### TASK STATEMENT
Copy out the text in the records below without any changes, from the very start down through the line that contains "optional—it’s essential. Here’s", and leave the pictures out.

### RECORDS SUPPLIED
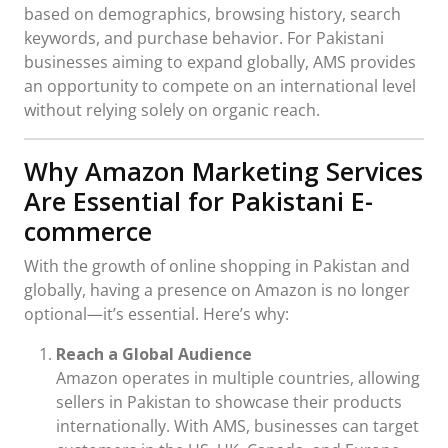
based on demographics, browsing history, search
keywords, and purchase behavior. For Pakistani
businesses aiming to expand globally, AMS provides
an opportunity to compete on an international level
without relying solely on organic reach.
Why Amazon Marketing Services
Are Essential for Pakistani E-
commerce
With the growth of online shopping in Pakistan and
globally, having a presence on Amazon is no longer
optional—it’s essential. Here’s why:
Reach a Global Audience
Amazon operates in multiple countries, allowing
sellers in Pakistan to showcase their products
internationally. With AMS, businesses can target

### SOLUTION FOR THIS EXERCISE
based on demographics, browsing history, search
keywords, and purchase behavior. For Pakistani
businesses aiming to expand globally, AMS provides
an opportunity to compete on an international level
without relying solely on organic reach.
Why Amazon Marketing Services
Are Essential for Pakistani E-
commerce
With the growth of online shopping in Pakistan and
globally, having a presence on Amazon is no longer
optional—it’s essential. Here’s why:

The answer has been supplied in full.